■ **INSTRUCTION A**: Copy out the listing word for word, everything from its very first line down to and including the line that contains "أماكن إقامة للإيجار مناسبة للعائلات لقضاء".

■ **TEXT**:
Double Seventh Day: China’s Valentine’s Day
Today is August 25, 2020. The seventh day of the seventh lunar month. Today is also Chinese Double Seventh Festival: Qi xi Festival. It’s Chinese Valentine’s day, according to a traditional festival handed down about the love between fairies and cowherd boys. Double Seventh Day: China’s Valentine’s Day
The festival began to be celebrated around 206 ad. On May 20, 2015, Qixi Festival was listed in the national intangible cultural heritage list by the State Council of China. Many traditional customs are being re mentioned and given new meanings.

Legend of Qixi Festival
A fairy came to the place where human beings lived by chance. She fell in love with a young cattle herding boy. They were married, the fairy could weave, her husband herded cattle, and they lived a simple and happy life. Two or three years later, the fairy gave birth to a boy and a girl. But the fairy’s mother, fairy queen, found them and forced her daughter to leave her husband. The herder went after his wife with two children. But the fairy queen separated them with the Milky way. They are only allowed to meet on July 7 every year.

■ **TASK INPUTS**:

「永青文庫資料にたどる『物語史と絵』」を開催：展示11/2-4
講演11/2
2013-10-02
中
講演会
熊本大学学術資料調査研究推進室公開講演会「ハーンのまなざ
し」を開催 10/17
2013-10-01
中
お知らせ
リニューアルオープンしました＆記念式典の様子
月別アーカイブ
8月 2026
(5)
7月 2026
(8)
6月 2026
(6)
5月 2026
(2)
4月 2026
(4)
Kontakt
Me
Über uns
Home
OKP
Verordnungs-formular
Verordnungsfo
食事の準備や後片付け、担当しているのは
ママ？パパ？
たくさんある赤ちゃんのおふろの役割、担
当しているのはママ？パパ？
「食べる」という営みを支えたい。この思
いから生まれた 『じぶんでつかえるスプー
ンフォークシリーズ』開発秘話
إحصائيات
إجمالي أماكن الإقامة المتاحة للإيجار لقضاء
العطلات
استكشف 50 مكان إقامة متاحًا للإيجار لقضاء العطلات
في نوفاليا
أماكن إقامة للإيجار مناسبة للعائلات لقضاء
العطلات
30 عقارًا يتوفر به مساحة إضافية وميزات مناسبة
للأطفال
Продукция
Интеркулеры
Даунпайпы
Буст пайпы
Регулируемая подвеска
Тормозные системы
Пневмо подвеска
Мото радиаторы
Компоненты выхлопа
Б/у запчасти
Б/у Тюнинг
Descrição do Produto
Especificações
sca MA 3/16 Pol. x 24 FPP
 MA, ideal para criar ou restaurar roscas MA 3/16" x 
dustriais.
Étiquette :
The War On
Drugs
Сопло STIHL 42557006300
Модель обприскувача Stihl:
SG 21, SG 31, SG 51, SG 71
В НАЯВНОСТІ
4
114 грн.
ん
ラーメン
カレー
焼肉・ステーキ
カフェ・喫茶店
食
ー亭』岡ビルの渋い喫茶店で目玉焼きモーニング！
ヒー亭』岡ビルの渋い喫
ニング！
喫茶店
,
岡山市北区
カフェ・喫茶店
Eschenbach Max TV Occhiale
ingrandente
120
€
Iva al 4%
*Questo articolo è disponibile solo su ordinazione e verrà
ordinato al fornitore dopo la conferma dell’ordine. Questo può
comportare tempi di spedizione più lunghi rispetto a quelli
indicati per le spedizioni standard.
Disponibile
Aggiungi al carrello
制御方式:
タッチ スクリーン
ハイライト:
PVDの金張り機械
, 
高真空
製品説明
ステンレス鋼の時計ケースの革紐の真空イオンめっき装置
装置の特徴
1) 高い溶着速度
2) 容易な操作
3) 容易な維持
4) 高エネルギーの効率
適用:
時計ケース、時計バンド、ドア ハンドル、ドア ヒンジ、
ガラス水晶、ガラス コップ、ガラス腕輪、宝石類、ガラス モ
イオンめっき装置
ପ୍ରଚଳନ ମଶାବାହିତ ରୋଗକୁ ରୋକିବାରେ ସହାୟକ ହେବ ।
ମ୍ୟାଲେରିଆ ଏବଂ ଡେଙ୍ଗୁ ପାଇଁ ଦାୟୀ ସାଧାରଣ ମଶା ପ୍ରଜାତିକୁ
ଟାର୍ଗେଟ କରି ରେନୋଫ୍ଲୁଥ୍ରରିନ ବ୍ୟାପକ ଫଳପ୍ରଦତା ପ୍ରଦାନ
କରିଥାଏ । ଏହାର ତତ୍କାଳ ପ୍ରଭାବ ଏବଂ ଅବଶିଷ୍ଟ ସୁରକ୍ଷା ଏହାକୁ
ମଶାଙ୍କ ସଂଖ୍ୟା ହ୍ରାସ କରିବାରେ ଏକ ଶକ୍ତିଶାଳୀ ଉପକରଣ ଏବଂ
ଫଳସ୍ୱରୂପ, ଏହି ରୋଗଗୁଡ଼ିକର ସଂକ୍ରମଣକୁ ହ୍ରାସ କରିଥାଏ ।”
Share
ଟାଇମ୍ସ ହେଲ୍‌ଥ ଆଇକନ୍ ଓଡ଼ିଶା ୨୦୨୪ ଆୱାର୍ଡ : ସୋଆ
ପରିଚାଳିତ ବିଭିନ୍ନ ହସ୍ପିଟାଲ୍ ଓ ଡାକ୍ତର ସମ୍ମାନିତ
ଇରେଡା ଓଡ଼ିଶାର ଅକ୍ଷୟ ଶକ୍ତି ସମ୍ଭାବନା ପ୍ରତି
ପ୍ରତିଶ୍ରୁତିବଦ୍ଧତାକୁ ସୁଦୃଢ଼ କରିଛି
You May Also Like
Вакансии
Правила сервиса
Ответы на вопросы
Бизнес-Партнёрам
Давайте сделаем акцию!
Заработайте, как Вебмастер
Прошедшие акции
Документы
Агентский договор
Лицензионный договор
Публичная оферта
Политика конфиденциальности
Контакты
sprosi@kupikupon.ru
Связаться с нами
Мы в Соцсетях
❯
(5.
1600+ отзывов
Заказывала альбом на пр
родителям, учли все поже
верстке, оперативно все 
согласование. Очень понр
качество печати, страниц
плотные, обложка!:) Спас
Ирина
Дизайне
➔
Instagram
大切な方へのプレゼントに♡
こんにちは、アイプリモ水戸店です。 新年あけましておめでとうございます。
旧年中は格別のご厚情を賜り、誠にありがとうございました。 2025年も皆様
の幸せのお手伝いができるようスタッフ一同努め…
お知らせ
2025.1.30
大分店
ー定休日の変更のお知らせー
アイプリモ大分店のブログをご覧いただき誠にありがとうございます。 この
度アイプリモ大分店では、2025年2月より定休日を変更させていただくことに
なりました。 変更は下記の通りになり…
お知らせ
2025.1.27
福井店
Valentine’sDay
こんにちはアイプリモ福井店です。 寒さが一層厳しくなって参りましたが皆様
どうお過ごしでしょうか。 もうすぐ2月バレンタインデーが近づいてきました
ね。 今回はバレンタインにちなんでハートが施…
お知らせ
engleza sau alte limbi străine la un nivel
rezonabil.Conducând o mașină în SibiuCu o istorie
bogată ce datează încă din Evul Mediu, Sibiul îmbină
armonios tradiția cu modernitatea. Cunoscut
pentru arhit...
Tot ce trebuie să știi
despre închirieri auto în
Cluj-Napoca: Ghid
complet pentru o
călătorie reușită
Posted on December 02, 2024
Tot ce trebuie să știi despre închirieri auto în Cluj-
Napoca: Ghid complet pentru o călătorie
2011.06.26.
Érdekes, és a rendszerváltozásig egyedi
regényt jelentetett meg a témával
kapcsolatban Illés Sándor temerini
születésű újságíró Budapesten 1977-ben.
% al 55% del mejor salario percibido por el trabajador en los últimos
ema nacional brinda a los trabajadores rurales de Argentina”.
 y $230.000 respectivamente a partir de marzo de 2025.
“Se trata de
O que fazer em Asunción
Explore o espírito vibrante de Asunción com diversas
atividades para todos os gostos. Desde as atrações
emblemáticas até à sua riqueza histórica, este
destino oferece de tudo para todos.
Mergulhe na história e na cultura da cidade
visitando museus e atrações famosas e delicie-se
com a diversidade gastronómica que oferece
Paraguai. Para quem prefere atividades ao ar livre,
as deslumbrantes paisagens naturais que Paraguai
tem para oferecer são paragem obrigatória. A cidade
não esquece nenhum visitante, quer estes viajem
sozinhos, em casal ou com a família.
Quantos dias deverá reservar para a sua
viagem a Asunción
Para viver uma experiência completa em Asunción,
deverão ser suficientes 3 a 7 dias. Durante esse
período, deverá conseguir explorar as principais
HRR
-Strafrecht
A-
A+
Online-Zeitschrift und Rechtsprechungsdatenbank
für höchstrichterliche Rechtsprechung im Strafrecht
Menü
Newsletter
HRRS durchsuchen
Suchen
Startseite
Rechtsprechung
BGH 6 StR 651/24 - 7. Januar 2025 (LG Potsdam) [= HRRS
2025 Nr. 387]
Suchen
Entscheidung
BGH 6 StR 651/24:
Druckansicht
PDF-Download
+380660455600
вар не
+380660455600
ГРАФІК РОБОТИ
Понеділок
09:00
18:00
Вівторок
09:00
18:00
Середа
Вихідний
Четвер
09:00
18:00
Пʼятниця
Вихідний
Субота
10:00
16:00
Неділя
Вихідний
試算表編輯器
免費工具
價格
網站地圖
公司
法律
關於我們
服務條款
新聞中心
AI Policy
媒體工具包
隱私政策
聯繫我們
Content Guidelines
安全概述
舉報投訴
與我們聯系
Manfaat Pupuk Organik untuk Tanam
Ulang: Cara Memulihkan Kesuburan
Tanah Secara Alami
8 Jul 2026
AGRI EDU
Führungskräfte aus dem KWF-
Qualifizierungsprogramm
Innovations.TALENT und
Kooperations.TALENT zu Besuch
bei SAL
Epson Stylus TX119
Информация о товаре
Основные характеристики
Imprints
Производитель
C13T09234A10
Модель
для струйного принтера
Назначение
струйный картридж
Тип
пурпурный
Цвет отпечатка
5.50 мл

■ **INSTRUCTION B**: In the text about the Qixi Festival, translate this sentence into Spanish: "But the fairy queen separated them with the Milky way."

■ **WRITTEN SOLUTION A**:
「永青文庫資料にたどる『物語史と絵』」を開催：展示11/2-4
講演11/2
2013-10-02
中
講演会
熊本大学学術資料調査研究推進室公開講演会「ハーンのまなざ
し」を開催 10/17
2013-10-01
中
お知らせ
リニューアルオープンしました＆記念式典の様子
月別アーカイブ
8月 2026
(5)
7月 2026
(8)
6月 2026
(6)
5月 2026
(2)
4月 2026
(4)
Kontakt
Me
Über uns
Home
OKP
Verordnungs-formular
Verordnungsfo
食事の準備や後片付け、担当しているのは
ママ？パパ？
たくさんある赤ちゃんのおふろの役割、担
当しているのはママ？パパ？
「食べる」という営みを支えたい。この思
いから生まれた 『じぶんでつかえるスプー
ンフォークシリーズ』開発秘話
إحصائيات
إجمالي أماكن الإقامة المتاحة للإيجار لقضاء
العطلات
استكشف 50 مكان إقامة متاحًا للإيجار لقضاء العطلات
في نوفاليا
أماكن إقامة للإيجار مناسبة للعائلات لقضاء

■ **WRITTEN SOLUTION B**: Pero la reina de las hadas los separó con la Vía Láctea.